136D Meaning of “sexual intercourse”

(1) In this section:

“genitalia” includes surgically constructed or altered genitalia;

“object” includes an animal.

(2) In this Part, “sexual intercourse” means any of the following:

(a) the penetration, to any extent, of the genitalia or anus of a person by any part of the body of another person, except if that penetration is carried out for a lawful medical purpose or is otherwise authorised by law;

(b) the penetration, to any extent, of the genitalia or anus of a person by an object manipulated by another person, except if that penetration is carried out for a lawful medical purpose or is otherwise authorised by law;

(c) the introduction of any part of the penis of a person into the mouth of another person;

(d) fellatio;

(e) cunnilingus;

(f) the continuation of sexual intercourse as defined in paragraph (a), (b), (c), (d) or (e).

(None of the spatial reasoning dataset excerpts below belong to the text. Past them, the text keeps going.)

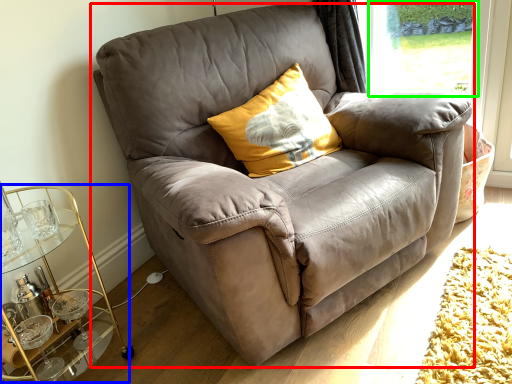
Question: Which object is the closest to the chair (highlighted by a red box)? Choose among these: cocktail table (highlighted by a blue box) or window screen (highlighted by a green box).

Choices:
 (A) cocktail table
 (B) window screen

Answer: (A)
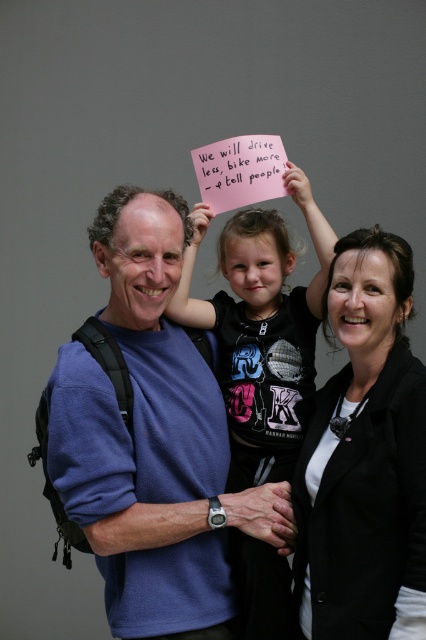
Does black matte blazer at center have a lesser height compared to black matte shirt at center?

  1. We find some of the sentences imposed as set out above, particularly those that included full penile penetration, remarkably light and out of line with contemporary sentencing for sexual offences. As well in almost every instance the judge suspended part or all of the sentence. That is hardly conducive to deterrence. The other problem with the sentencing is that judge does not specify any starting point. Given those sentences were all imposed by the same judge there appears to be a pattern of imposing much more lenient sentences than the guideline judgments of this Court would require.
  2. We do accept that the offending in this case was at the lower end of the scale, and less serious than those cited above, but it was by a much older person (who we understand was a chief) on a 12-year-old. Mr Kelesi rightly stressed that the focus of the amendments to the Act was on the protection of women and particularly children from sexual offending that we know from the Solomon Islands Law Reform Commission Second Interim Report of June 2013 is prevalent in the Solomon Islands. That report referred to alarming levels of sexual violence, and recommended the creation of new sets of offences and increases in penalties for others. It also noted that, in comparison to the Solomon Islands nearest neighbours in the Pacific, sentencing here for sexual offending appears to be low.
  3. It is hard to provide a definitive starting point in a case dealing with the lower end of the offending, as here. The seriousness of the offending is recognised by the legislature in providing for a maximum sentence of life imprisonment. For this lower-end offending, we consider an appropriate starting point to be three years’ imprisonment where the case is not contested. For the significant aggravating feature of the disparity of age, it is appropriate to increase that starting point to four years’ imprisonment.
  4. In mitigation, there is his age and his eye problem. However, as this Court has said previously, the personal circumstances of an offender play little part in mitigation in offending of this sort. (e.g., R v Ligiau & Dori). The respondent is also entitled to an allowance for his guilty plea but, given the number of times he appeared before the Court, it cannot possibly be said he was contrite and pleaded guilty at the earliest possible stage. For those mitigating factors, we think a one-year allowance would be appropriate, taking the sentence back to one of three years’ imprisonment.
  5. We should also add that in offending of this sort that carries a maximum sentence of life imprisonment, it is completely inappropriate, except in the most exceptional of circumstances, to suspend the sentence, assuming the sentence is within the range that allows for suspension. It is unlikely sentences for offences against s: 139 (1) will be 2 years or less, a sentence that could trigger the imposition of a suspended sentence pursuant to requirements of s: 44 of the Penal Code.
  6. Accordingly, the appeal is allowed. The sentence of two years’ imprisonment suspended is quashed. In substitution thereof, we impose a sentence of three years’ imprisonment which is to commence forthwith.

Goldsbrough P
Hansen JA
Wilson JA


[1] R v Roges [2020] SBHC 64; HCSI-CRC 303 of 2019 (29 June 2020).
[2] R v Alepio [2021] SBHC 27; HCSI-CRC 691 of 2019 (25 February 2021).
[3] R v Mihaka [2021] SBHC 30; HCSI-CRC 537 of 2019 (25 February 2021).
[4]R v Bui [2021] SBHC 32; HCSI-CRC 562 of 2020 (25 February 2021).
[5]R v Ligiau and Dori [1986] SBHC 15; [1985-1986] SILR 214 (3 September 1986).